読解文 »
***

第6回 近衞文麿とその周辺 嵯峨隆

初期の政治活動
憲法研究会の結成
帰国後の近衞文麿は、少壮貴族院議員として注目されつつ政治活動を再開した。1921年には、中橋文相問責問題や憲法研究会の結成などに関わっている。
中橋文相問責問題とは、原敬内閣の文部大臣だった中橋徳五郎が臨時教育会議の了解を得ずに高等教育機関の新設と昇格を認めておきながら、有力者の反対に遭って予算を計上せず、「中橋二枚舌問題」として貴族院で問責決議案が出された事件である。決議案は結局否決されたが、もともと近衞はこれに反対の姿勢を表明していた。

中橋徳五郎 ©Wikimedia Commons
近衞は1921年3月11日の『時事新報』において反対の理由を述べている。それによれば、貴族院が内閣弾劾を行うのは政府によほどの重大な過失があることを要し、貴族院自らが弾劾の結果に責任を負う覚悟が必要がある。しかし、貴族院にそうした覚悟があるとは思えず、また今回の事件自体が「政局の変動を余儀なくせしめる程の重大問題なりとは」言えないことから、決議案提出は貴重な時間を空費するだけの本末転倒の甚だしきものとして反対したのである(「文相問責案に不賛成の近衞公」)。

***

作業内容 »
**a.** 近衞文麿についての本文のうち、「第6回 近衞文麿とその周辺 嵯峨隆」を含む語句で始まり「に反対の姿勢を表明していた。」で終わる部分を、一字も変えずに書き写してください。
**b.** 近衞文麿についての本文の最後の文を受け、その後に続く文章を書き継いでください。

提示データ »
***

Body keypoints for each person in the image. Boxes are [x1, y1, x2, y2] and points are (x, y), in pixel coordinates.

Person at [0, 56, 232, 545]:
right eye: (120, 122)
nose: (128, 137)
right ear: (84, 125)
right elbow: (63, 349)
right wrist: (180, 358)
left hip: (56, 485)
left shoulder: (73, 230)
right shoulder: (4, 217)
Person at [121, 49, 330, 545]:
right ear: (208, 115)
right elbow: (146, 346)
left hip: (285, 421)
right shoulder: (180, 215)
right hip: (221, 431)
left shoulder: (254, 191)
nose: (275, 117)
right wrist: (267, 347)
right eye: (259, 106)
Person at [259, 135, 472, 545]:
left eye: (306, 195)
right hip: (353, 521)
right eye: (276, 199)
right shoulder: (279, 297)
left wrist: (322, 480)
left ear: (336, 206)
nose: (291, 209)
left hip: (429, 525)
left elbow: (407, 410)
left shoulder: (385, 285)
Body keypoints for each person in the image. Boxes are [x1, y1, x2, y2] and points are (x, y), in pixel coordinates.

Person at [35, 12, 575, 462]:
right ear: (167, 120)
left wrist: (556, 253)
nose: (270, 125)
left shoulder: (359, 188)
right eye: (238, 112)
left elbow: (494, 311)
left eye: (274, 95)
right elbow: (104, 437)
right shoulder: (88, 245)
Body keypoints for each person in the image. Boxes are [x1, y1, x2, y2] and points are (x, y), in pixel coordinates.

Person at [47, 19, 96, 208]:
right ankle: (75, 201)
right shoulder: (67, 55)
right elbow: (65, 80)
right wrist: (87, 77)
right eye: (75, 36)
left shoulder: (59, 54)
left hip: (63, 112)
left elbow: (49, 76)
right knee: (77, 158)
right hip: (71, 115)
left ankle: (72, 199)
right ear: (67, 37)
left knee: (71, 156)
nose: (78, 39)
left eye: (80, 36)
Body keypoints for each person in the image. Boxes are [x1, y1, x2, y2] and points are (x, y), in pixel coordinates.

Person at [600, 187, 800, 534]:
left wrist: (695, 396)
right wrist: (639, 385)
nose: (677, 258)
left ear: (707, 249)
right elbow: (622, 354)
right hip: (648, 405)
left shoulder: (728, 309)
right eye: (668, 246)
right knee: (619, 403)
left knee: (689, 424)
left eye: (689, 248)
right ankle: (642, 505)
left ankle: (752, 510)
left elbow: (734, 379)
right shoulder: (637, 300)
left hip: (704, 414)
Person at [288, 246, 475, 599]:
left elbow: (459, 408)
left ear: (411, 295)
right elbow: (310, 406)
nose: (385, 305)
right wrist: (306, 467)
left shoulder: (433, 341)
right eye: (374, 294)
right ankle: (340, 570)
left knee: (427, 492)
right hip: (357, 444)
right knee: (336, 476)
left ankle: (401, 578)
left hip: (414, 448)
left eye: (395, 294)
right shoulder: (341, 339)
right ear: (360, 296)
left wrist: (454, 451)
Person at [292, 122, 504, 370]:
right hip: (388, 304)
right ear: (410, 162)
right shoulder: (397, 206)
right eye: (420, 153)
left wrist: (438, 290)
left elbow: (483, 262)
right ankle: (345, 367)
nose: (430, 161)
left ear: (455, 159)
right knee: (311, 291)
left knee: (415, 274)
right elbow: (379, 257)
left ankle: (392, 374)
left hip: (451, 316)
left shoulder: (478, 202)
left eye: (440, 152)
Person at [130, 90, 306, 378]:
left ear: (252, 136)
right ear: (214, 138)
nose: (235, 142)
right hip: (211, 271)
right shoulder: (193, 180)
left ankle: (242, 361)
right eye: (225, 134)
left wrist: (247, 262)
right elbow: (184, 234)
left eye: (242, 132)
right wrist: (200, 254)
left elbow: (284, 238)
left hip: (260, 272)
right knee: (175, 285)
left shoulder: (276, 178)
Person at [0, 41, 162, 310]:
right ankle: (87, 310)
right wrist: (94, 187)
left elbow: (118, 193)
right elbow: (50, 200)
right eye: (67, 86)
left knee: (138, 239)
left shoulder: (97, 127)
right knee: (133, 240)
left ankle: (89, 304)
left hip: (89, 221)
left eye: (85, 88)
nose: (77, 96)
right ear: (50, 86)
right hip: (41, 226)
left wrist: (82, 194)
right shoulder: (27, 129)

***

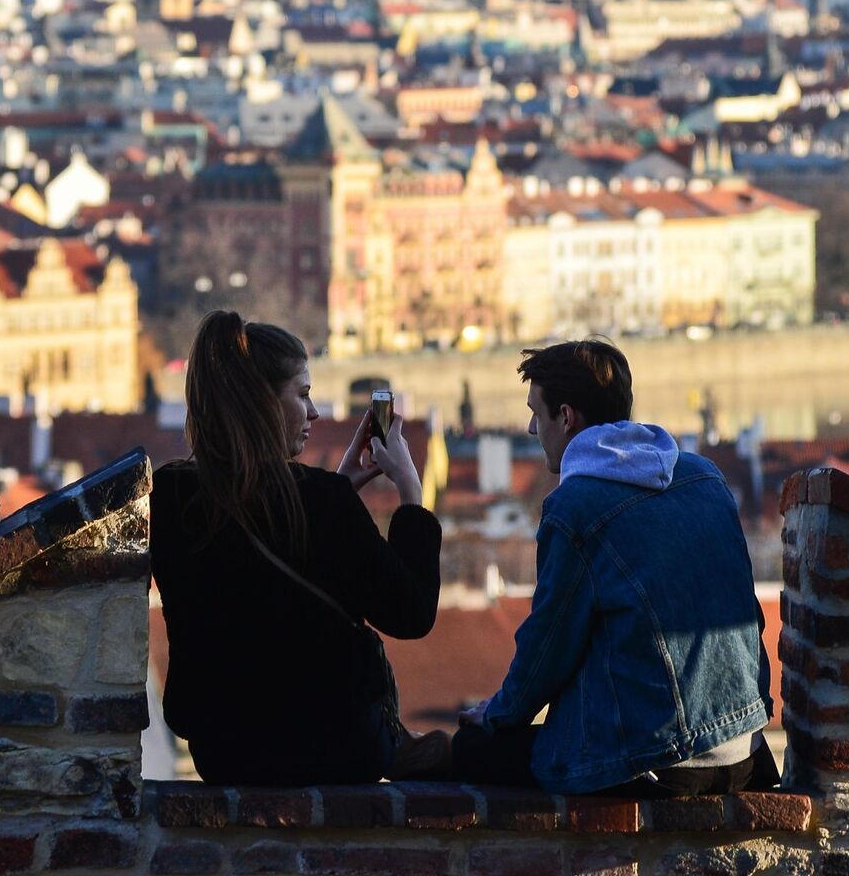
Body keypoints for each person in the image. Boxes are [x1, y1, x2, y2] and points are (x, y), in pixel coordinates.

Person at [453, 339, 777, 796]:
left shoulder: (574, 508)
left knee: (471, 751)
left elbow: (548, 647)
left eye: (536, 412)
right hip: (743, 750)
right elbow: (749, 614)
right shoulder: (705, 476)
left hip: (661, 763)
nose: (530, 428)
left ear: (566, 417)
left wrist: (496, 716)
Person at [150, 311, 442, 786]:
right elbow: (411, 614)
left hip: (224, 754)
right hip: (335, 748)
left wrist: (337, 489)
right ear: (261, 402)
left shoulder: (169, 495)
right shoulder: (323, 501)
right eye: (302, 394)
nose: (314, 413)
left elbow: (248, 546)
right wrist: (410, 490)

***

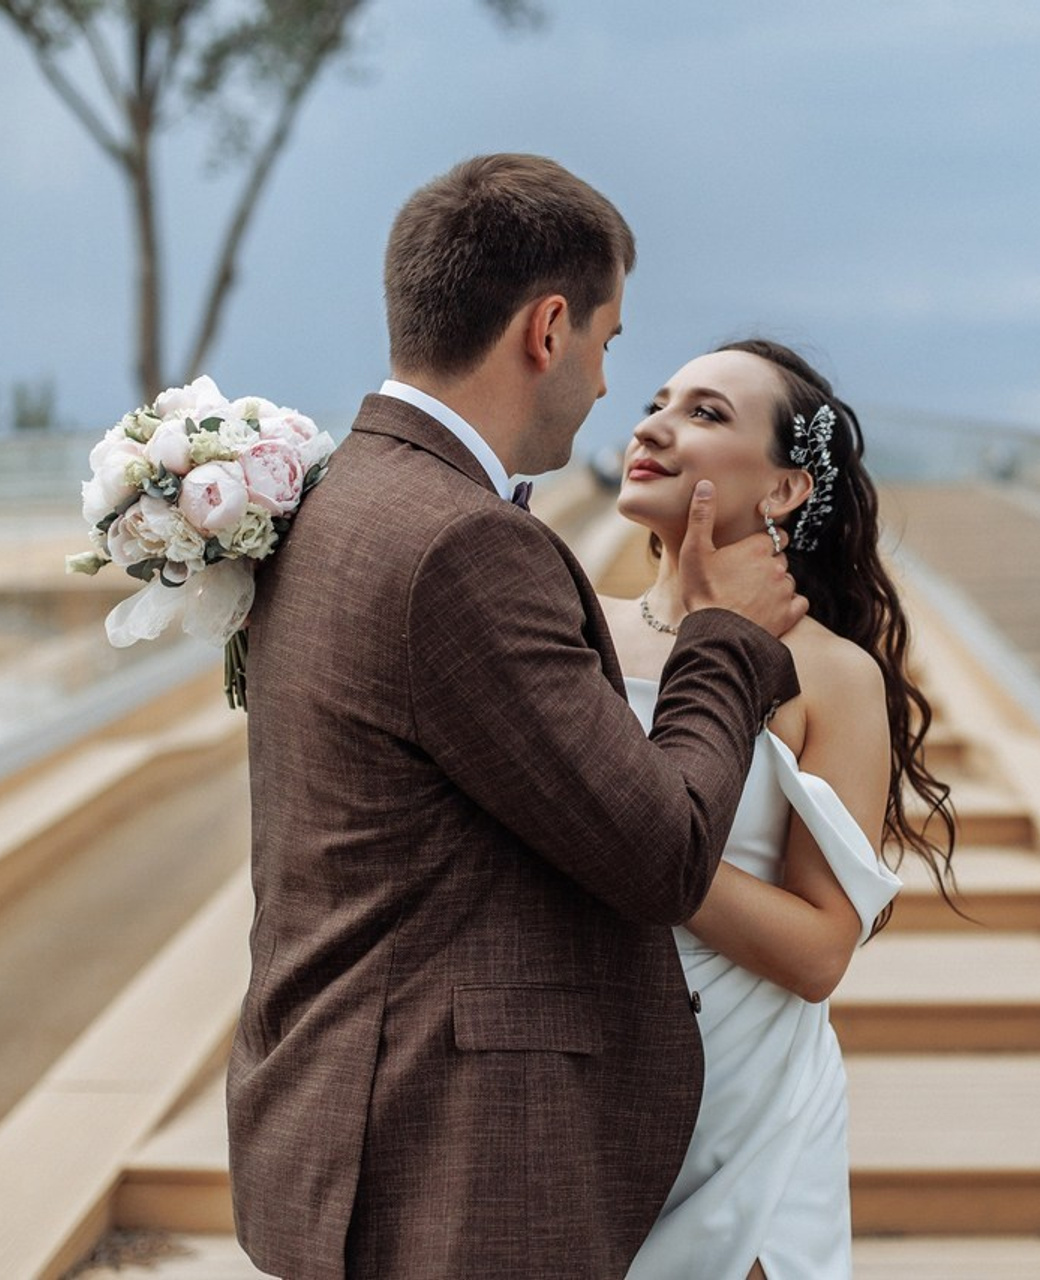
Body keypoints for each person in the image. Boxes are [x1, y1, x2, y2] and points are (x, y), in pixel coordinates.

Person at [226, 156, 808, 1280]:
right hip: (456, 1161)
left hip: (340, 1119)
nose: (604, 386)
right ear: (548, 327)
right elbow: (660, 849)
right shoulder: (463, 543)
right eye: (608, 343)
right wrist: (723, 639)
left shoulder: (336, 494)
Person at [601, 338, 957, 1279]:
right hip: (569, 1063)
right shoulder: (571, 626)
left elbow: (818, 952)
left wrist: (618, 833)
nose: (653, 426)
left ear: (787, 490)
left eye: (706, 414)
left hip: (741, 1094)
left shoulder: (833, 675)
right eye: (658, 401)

***

解答一覧 »
**a.**
第6回 近衞文麿とその周辺 嵯峨隆

初期の政治活動
憲法研究会の結成
帰国後の近衞文麿は、少壮貴族院議員として注目されつつ政治活動を再開した。1921年には、中橋文相問責問題や憲法研究会の結成などに関わっている。
中橋文相問責問題とは、原敬内閣の文部大臣だった中橋徳五郎が臨時教育会議の了解を得ずに高等教育機関の新設と昇格を認めておきながら、有力者の反対に遭って予算を計上せず、「中橋二枚舌問題」として貴族院で問責決議案が出された事件である。決議案は結局否決されたが、もともと近衞はこれに反対の姿勢を表明していた。

**b.**
この頃、近衞は貴族院改革の必要性を感じていた。3月15日、近衞は上記『時事新報』の記事の切り抜きを同封の上、1920年ころから交遊のあった森恪に手紙を送り「上院改造問題は議会閉会後、早速同志にて研究の必要あり」と述べていた。そして、彼と話し合う中で憲法研究会を作ろうという話になり、各方面からメンバーを集めて6月に同会が発足した(山浦貫一『森恪』)。会員には貴族院からは二条圧基、木村欣一、西尾恵方と近衞。衆議院からは政友会の森恪、山口義一、河上哲太、松岡俊三、一宮房治郎、岩切重雄、山崎猛。憲政会の森厚三、国民党の堀川美哉などがいた。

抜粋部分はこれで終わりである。